Technologists, take note and get on these things stat:

— End the era of plaintext password storage by hashing, salting and bcrypt-ing the ever-loving hell out of passwords to secure them.
— Let people create longer, more complex passwords — I’m looking at you, consumer sites that tout PCI compliance but only let me have 8-16 characters and ask me easily-Googlable information for security questions.
— Guide users towards using words and phrases, even though this won’t catch on quickly, and even though they won’t like it.
— Build more multi-factor authentication and use it wisely to protect users.
— Stop prioritizing low barrier to entry strategies for user signups, and implement proper security (AND PRIVACY SETTINGS) by default.

“But wait!” you might be saying– “ugh, the password is SO DEAD, SO OVER.” It doesn’t matter that we think passwords are dead and so, so over, that people use the same one everywhere— the average technology company has neither gotten the memo yet nor created an authentication replacement, and the average web user has little to no idea, even after all of this iCloud screaming that their precious, precious passwords can be cracked in seconds.  After all of this time, if we still haven’t gotten to know our users— if we haven’t learned by now that people do things even when we tell them not to, if our best security advice is the equivalent of behavior policing— we’re all doing it wrong.

FYI, we shouldn’t be blaming the people who have been hacked for their victimization— we should be pointing fingers at the criminals and the companies who do these things and ship the products that make this.

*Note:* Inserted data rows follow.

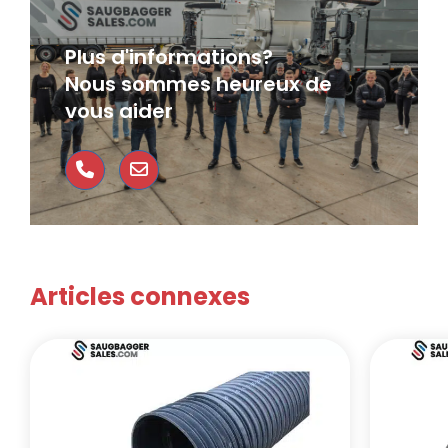
Plus d'informations?
Nous sommes heureux de
vous aider
Articles connexes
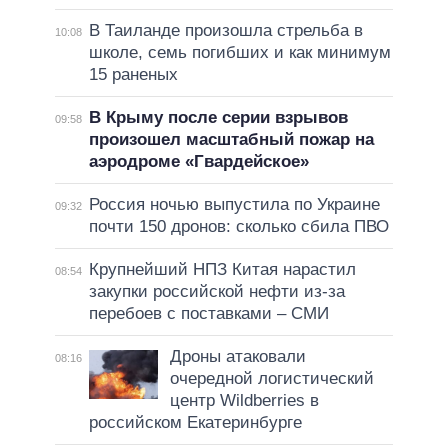
В Таиланде произошла стрельба в
10:08
школе, семь погибших и как минимум
15 раненых
В Крыму после серии взрывов
09:58
произошел масштабный пожар на
аэродроме «Гвардейское»
Россия ночью выпустила по Украине
09:32
почти 150 дронов: сколько сбила ПВО
Крупнейший НПЗ Китая нарастил
08:54
закупки российской нефти из-за
перебоев с поставками – СМИ
Дроны атаковали
08:16
очередной логистический
центр Wildberries в
российском Екатеринбурге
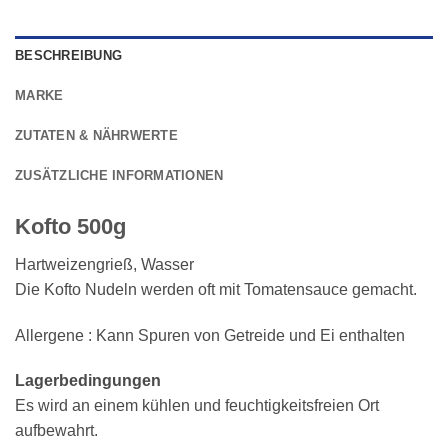
BESCHREIBUNG
MARKE
ZUTATEN & NÄHRWERTE
ZUSÄTZLICHE INFORMATIONEN
Kofto 500g
Hart
weizen
grieß, Wasser
Die Kofto Nudeln werden oft mit Tomatensauce gemacht.
Allergene : Kann Spuren von Getreide und Ei enthalten
Lagerbedingungen
Es wird an einem kühlen und feuchtigkeitsfreien Ort
aufbewahrt.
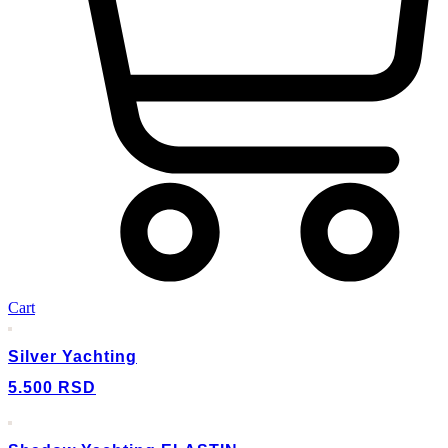
Cart
Silver Yachting
5.500
RSD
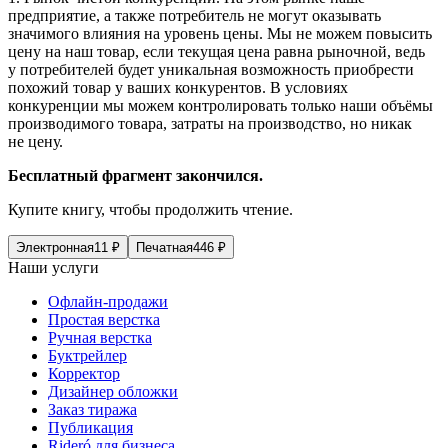
предприятие, а также потребитель не могут оказывать
значимого влияния на уровень цены. Мы не можем повысить
цену на наш товар, если текущая цена равна рыночной, ведь
у потребителей будет уникальная возможность приобрести
похожий товар у ваших конкурентов. В условиях
конкуренции мы можем контролировать только наши объёмы
производимого товара, затраты на производство, но никак
не цену.
Бесплатный фрагмент закончился.
Купите книгу, чтобы продолжить чтение.
Электронная
11
₽
Печатная
446
₽
Наши услуги
Офлайн-продажи
Простая верстка
Ручная верстка
Буктрейлер
Корректор
Дизайнер обложки
Заказ тиража
Публикация
Rideró для бизнеса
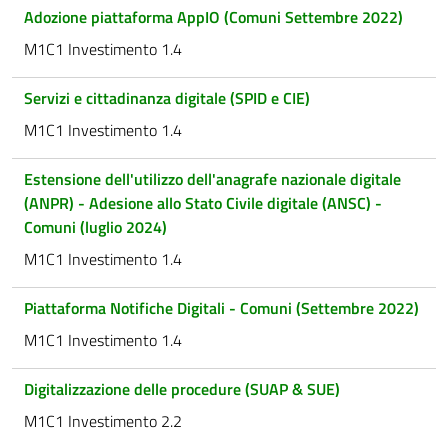
Adozione piattaforma AppIO (Comuni Settembre 2022)
M1C1 Investimento 1.4
Servizi e cittadinanza digitale (SPID e CIE)
M1C1 Investimento 1.4
Estensione dell'utilizzo dell'anagrafe nazionale digitale
(ANPR) - Adesione allo Stato Civile digitale (ANSC) -
Comuni (luglio 2024)
M1C1 Investimento 1.4
Piattaforma Notifiche Digitali - Comuni (Settembre 2022)
M1C1 Investimento 1.4
Digitalizzazione delle procedure (SUAP & SUE)
M1C1 Investimento 2.2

Users and technologists both have to take responsibility for security— but how the hell can we expect the layman to actually figure this out when *this* is the advice that the average layperson is getting?***

We *always* say this, that THIS time is the wakeup call and next time will be different… but it never is.
We have to educate and empower users about security and privacy, we are at a place where a handful of people making decisions can affect millions of people.
We have to teach the media that “hacking” is not a one-size-fits-all occurrence– there is nuance in all of this technology, and not every security issue is a massive code flaw or 0day exploit.
We need to recognize and accept that users are going to do what they want with the tools that we build, and we need to build things that will correct for that. Because if we don’t, the security theater and snake-oil of even more insecure technologies (see: Snapchat) will proliferate and our collective privacy will be even worse off than it is now.

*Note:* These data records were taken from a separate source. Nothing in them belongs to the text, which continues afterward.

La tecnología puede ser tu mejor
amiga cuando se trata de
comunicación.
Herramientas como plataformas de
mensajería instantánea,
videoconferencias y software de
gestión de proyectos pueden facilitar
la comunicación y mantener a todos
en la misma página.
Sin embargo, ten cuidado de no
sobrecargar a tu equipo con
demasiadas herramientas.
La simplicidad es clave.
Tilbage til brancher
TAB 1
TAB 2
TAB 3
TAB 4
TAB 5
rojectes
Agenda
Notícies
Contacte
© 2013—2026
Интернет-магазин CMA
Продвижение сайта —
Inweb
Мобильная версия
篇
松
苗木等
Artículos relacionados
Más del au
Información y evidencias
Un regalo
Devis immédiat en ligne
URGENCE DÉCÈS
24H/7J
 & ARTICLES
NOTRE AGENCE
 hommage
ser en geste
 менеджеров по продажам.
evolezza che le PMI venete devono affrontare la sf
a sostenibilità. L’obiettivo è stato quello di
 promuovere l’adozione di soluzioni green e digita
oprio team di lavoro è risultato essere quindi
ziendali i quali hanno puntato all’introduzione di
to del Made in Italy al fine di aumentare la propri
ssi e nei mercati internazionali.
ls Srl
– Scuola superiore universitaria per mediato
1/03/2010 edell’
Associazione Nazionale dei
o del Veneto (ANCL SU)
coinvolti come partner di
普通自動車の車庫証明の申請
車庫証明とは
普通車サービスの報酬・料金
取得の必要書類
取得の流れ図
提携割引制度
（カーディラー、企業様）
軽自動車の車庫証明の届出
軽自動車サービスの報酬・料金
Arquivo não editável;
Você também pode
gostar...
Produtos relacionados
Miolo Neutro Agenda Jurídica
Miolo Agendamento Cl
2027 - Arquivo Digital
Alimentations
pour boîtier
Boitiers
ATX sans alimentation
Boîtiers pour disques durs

Security is a two way street, even when our users suck at it, even when the job of educating users is difficult, we have to keep up our side of the bargain. Because right now, we are all potential targets of someone, somewhere, whether it is the NSA tracking our metadata, a data broker grabbing every bit of information they can about us, or someone who is hellbent on gaining access to your private information for some god-awful nefarious privacy-violating business. There is much, much more at stake here– companies push vulnerabilities every time they commit code, no matter how stringent their security… and the country we live in does everything in its power to further weaken the technologies we entrust with our personal, private, intimate information.

This is bullshit. We can do better. And until next time, a word of advice:

——————————————————————————————

**Heartbleed was NOT a virus created to steal your passwords, it was a code flaw in OpenSSL that could silently leak your information to an attacker through the infrastructure their software created. If you cannot understand the difference between the two, you should not bother reporting about technology.
*** Media people, 4chan is not a hacker— it is not a person at all, it is an online community full of people often referred to as inhabitants the bowels of the internet. Also, is everyone who gets unauthorized access to anything forevermore going to be referred to as a sysadmin because Snowden? Really?